The tedious work led to cramped fingers, backaches and eventually bleeding mouths, loss of teeth, the gradual crumbling deterioration of jawbones and, for seven of the girls, death. The demise of one promiscuous employee is blamed on syphilis and dismissed, prompting a concerned worker to begin a more aggressive investigation into the true cause of the deaths.

Add Grace Farley (Mary Bacon) to the growing list of real-life crusading women (Karen Silkwood, Erin Brockovich) whose stories have been dramatized. An afflicted employee who believes her illness is the direct result of the ingested radium, she is initially discouraged by poor legal advice and a company-hired hack and bogus medical consultant (who diagnosed the girls as having a vitamin deficiency). Farley abandons marriage plans as her health deteriorates and aggressively pursues financial support for the afflicted employees. Despite both negative and supportive national exploitation by the press and modest compensation from the company, Farley’s course is inevitably tragic.

The character of Grace Farley is a composite of three real life victims, and Bacon beautifully balances the youthful and perky spirit of the young bride to be with the courageous resignation of the woman suffering her inevitable demise.

T. Cat Ford is effective in the roles of a bullying office manger and the concerned wife of the troubled boss, but in a gender switch as a manipulative, blackmailing dentist, she is uncomfortably out of sorts.

Daren Kelly provided solid support as the compassionate and remorseful employer who drinks “energizing” radium water. Contending that he is not running a sweatshop and offering decent working conditions for the girls, he neglects to read the medical reports reflecting growing concern over radium use.

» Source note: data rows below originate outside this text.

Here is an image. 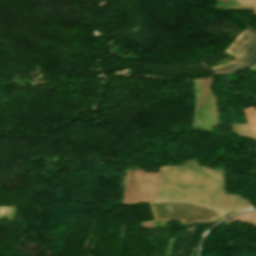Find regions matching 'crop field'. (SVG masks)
I'll list each match as a JSON object with an SVG mask.
<instances>
[{
    "instance_id": "8a807250",
    "label": "crop field",
    "mask_w": 256,
    "mask_h": 256,
    "mask_svg": "<svg viewBox=\"0 0 256 256\" xmlns=\"http://www.w3.org/2000/svg\"><path fill=\"white\" fill-rule=\"evenodd\" d=\"M195 202L223 210L250 208L240 196L223 194V172L205 167H161L156 199Z\"/></svg>"
},
{
    "instance_id": "ac0d7876",
    "label": "crop field",
    "mask_w": 256,
    "mask_h": 256,
    "mask_svg": "<svg viewBox=\"0 0 256 256\" xmlns=\"http://www.w3.org/2000/svg\"><path fill=\"white\" fill-rule=\"evenodd\" d=\"M149 204L154 219H178L185 223L212 222L224 215L221 211L191 203L161 202Z\"/></svg>"
},
{
    "instance_id": "34b2d1b8",
    "label": "crop field",
    "mask_w": 256,
    "mask_h": 256,
    "mask_svg": "<svg viewBox=\"0 0 256 256\" xmlns=\"http://www.w3.org/2000/svg\"><path fill=\"white\" fill-rule=\"evenodd\" d=\"M225 52L235 56L223 65L210 67L215 75L234 73L256 63V32L245 29L227 47Z\"/></svg>"
},
{
    "instance_id": "412701ff",
    "label": "crop field",
    "mask_w": 256,
    "mask_h": 256,
    "mask_svg": "<svg viewBox=\"0 0 256 256\" xmlns=\"http://www.w3.org/2000/svg\"><path fill=\"white\" fill-rule=\"evenodd\" d=\"M159 173H143L138 169L127 172L123 202L154 201Z\"/></svg>"
},
{
    "instance_id": "f4fd0767",
    "label": "crop field",
    "mask_w": 256,
    "mask_h": 256,
    "mask_svg": "<svg viewBox=\"0 0 256 256\" xmlns=\"http://www.w3.org/2000/svg\"><path fill=\"white\" fill-rule=\"evenodd\" d=\"M248 118L249 125L256 137V109L255 107H249L245 109Z\"/></svg>"
},
{
    "instance_id": "dd49c442",
    "label": "crop field",
    "mask_w": 256,
    "mask_h": 256,
    "mask_svg": "<svg viewBox=\"0 0 256 256\" xmlns=\"http://www.w3.org/2000/svg\"><path fill=\"white\" fill-rule=\"evenodd\" d=\"M233 126H234L235 132H237L238 134L255 139L248 124H233Z\"/></svg>"
},
{
    "instance_id": "e52e79f7",
    "label": "crop field",
    "mask_w": 256,
    "mask_h": 256,
    "mask_svg": "<svg viewBox=\"0 0 256 256\" xmlns=\"http://www.w3.org/2000/svg\"><path fill=\"white\" fill-rule=\"evenodd\" d=\"M231 219L232 220H244V221L256 223V211L240 214Z\"/></svg>"
},
{
    "instance_id": "d8731c3e",
    "label": "crop field",
    "mask_w": 256,
    "mask_h": 256,
    "mask_svg": "<svg viewBox=\"0 0 256 256\" xmlns=\"http://www.w3.org/2000/svg\"><path fill=\"white\" fill-rule=\"evenodd\" d=\"M244 5H256V0H239Z\"/></svg>"
},
{
    "instance_id": "5a996713",
    "label": "crop field",
    "mask_w": 256,
    "mask_h": 256,
    "mask_svg": "<svg viewBox=\"0 0 256 256\" xmlns=\"http://www.w3.org/2000/svg\"><path fill=\"white\" fill-rule=\"evenodd\" d=\"M255 13H256V8H255Z\"/></svg>"
}]
</instances>
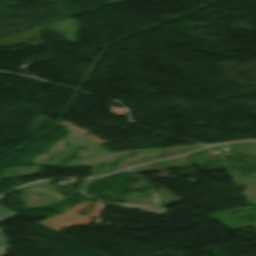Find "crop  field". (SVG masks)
Wrapping results in <instances>:
<instances>
[{
  "mask_svg": "<svg viewBox=\"0 0 256 256\" xmlns=\"http://www.w3.org/2000/svg\"><path fill=\"white\" fill-rule=\"evenodd\" d=\"M18 213H15L5 207L0 206V222L4 221L10 217H13L15 215H17ZM7 240L4 237V235L2 234V232L0 231V256H3L6 254L5 252V248L9 247L7 245Z\"/></svg>",
  "mask_w": 256,
  "mask_h": 256,
  "instance_id": "8a807250",
  "label": "crop field"
}]
</instances>
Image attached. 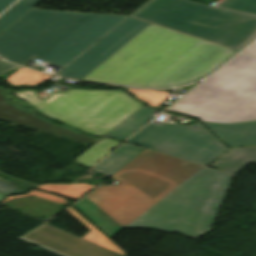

Karl Kenzler is fine as Farley’s ardent suitor. Sarah Winkler cameos boldly as both a victim and a rather naive trial witness who consumes Radithor daily as an invigorating tonic and endorses its use.

A powerful coda finds a remorseful Roeder at the gravesides of his former employees, while his bored and indifferent companion casually lights a cigarette. It appears that a century has passed and people are still putting poison in their mouths. It’s a none too subtle but bracing final comment.

Multiple role changes — there are over 30 characters — and cross-gender perfs as board members, reporters, attorneys and physicians are dizzying and not always too effective. Femmes chomping cigars at board meetings and a none too amusing actor in drag as Madame Curie simply robs the piece of its dignity. The play really loses its thrust finding broadly comic crossovers with scientists, salesmen and shopkeepers scurrying about in quick, minor, modestly ineffective costume changes. A doomed young girl in a wheelchair wearing high heels is only one jarring and distracting note in a drama that follows a passionate and intelligent course.

One can easily chalk up these problems to a vital and promising work-in-progress, yet director Joseph Megel could easily have avoided them had he not settled for cartoon character transitions. On the plus side, Megel has paced the plight of his unfortunate victims with an effective sense of tragic urgency and grave desperation.

A wide, serviceable set by Jim Bazewicz, serves as factory loft, home and courtroom. Gloomy, plain and functional, it boasts the intimidating darkness of the working class ’20s.

Whiskeyman’s drama deserves consideration for further regional production and development, and its steely and often unnerving subject carries a bold cinematic thrust.